Transports

Air Sénégal en zone de turbulences : les vérités du DG Alioune Badara Fall

  • «Entre le 25 novembre et le 3 décembre, nous avons eu 5 voire 6 avions bloqués»

  • Cette situation difficile sera un vieux souvenir

  • Si Air Afrique marchait très bien c’est parce que…..

ENTRETIEN AVEC... ALIOUNE BADARA FALL, DIRECTEUR GENERAL D'AIR SENEGAL


«Dans les mois à venir, cette situation difficile sera un vieux souvenir»


Le pavillon national, Air Sénégal Sa a défrayé la chronique ces dernières semaines à cause des retards de nombreux vols. Une zone de turbulence d'où la compagnie est sortie depuis le 3 décembre, selon son directeur général Alioune Badara Fall. Ce dernier qui a accepté de se prêter exclusivement aux questions de Walf Quotidien en marge de la 54ème session de l'Association des compagnies aériennes africaines (Afraa) tenue à Dakar, liste une succession d'évènements ayant conduit à ces désagréments préjudiciables à la compagnie.

_Énoncé du problème_.
Recopiez le passage de l'article sur Air Sénégal qui va de « Le pavillon national, Air » jusqu'à « à la compagnie. ». Les entrées viennent d'une autre source que l'article.

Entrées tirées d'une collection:
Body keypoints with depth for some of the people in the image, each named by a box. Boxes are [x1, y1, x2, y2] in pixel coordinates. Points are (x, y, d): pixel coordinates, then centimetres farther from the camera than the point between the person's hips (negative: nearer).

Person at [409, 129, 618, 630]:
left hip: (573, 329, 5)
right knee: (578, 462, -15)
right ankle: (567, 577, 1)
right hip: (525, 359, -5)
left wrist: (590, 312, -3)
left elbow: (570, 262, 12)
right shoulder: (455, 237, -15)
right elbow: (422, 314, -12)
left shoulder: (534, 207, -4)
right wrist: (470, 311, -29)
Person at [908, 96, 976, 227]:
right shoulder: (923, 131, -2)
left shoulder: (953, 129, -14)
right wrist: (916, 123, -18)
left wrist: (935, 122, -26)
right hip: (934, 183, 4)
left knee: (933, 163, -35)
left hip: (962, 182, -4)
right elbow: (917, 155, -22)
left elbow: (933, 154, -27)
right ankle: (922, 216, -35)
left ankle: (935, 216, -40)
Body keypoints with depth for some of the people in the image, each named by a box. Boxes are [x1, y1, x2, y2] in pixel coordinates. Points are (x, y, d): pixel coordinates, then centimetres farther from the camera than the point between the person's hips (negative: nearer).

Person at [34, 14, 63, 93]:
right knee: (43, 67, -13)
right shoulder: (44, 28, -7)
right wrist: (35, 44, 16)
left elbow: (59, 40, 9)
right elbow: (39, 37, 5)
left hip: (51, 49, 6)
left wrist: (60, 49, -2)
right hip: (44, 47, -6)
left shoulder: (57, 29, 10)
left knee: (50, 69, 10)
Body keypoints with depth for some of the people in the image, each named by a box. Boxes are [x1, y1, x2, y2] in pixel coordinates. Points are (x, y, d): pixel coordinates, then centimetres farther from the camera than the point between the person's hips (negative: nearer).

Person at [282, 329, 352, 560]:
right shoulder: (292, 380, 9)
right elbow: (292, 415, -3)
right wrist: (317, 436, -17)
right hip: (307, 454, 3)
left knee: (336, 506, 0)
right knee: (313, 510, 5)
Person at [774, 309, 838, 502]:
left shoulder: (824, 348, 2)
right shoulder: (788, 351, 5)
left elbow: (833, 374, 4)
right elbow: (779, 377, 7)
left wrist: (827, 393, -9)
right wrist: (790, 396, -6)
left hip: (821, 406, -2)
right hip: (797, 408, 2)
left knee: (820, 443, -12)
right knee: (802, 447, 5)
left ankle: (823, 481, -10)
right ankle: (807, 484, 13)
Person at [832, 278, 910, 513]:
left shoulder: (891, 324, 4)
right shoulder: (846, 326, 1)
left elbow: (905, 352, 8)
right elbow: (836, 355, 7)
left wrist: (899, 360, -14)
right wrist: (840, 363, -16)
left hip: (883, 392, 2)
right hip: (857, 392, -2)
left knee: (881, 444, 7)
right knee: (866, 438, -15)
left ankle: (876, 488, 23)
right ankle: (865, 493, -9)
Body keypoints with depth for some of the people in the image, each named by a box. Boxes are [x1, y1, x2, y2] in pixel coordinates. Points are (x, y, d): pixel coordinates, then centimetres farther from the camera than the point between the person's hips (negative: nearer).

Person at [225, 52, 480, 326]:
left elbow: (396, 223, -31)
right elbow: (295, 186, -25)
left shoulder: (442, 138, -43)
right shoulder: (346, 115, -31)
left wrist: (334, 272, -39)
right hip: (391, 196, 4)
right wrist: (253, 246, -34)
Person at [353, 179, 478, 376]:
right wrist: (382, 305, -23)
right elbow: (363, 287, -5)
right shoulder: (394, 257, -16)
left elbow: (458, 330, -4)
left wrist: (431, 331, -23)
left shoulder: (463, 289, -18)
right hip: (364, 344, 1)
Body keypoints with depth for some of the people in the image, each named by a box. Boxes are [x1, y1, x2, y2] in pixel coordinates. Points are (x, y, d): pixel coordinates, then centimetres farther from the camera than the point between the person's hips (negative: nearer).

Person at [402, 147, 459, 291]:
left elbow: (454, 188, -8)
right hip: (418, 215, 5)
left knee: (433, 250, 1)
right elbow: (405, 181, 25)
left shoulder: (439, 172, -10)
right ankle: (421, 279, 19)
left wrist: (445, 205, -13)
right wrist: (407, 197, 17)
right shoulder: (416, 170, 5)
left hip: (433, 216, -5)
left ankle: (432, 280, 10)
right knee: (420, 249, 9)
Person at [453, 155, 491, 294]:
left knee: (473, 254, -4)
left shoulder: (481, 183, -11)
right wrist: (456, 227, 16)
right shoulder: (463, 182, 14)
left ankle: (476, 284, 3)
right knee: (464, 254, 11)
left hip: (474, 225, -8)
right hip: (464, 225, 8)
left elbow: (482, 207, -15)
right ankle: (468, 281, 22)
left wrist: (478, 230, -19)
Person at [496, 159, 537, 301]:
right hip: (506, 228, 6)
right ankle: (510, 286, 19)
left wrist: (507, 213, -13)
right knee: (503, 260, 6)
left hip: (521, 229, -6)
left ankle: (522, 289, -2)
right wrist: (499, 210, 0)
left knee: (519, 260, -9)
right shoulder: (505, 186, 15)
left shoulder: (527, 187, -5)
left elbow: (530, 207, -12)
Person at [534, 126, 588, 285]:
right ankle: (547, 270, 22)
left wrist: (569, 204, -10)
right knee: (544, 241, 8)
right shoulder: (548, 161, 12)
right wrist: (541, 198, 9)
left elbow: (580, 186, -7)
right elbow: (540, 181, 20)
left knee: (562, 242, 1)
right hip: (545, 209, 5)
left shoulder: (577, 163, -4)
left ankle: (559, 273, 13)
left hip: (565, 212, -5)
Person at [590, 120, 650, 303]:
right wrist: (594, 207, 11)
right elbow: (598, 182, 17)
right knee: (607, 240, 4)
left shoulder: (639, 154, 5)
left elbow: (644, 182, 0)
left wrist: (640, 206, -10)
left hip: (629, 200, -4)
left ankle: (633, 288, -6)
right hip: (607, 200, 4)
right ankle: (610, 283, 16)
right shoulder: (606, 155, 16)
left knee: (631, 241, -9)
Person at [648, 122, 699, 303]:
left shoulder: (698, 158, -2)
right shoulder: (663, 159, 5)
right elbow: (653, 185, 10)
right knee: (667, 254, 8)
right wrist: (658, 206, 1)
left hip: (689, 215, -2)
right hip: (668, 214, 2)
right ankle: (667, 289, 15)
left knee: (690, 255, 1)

_Réponse attendue_.
Le pavillon national, Air Sénégal Sa a défrayé la chronique ces dernières semaines à cause des retards de nombreux vols. Une zone de turbulence d'où la compagnie est sortie depuis le 3 décembre, selon son directeur général Alioune Badara Fall. Ce dernier qui a accepté de se prêter exclusivement aux questions de Walf Quotidien en marge de la 54ème session de l'Association des compagnies aériennes africaines (Afraa) tenue à Dakar, liste une succession d'évènements ayant conduit à ces désagréments préjudiciables à la compagnie.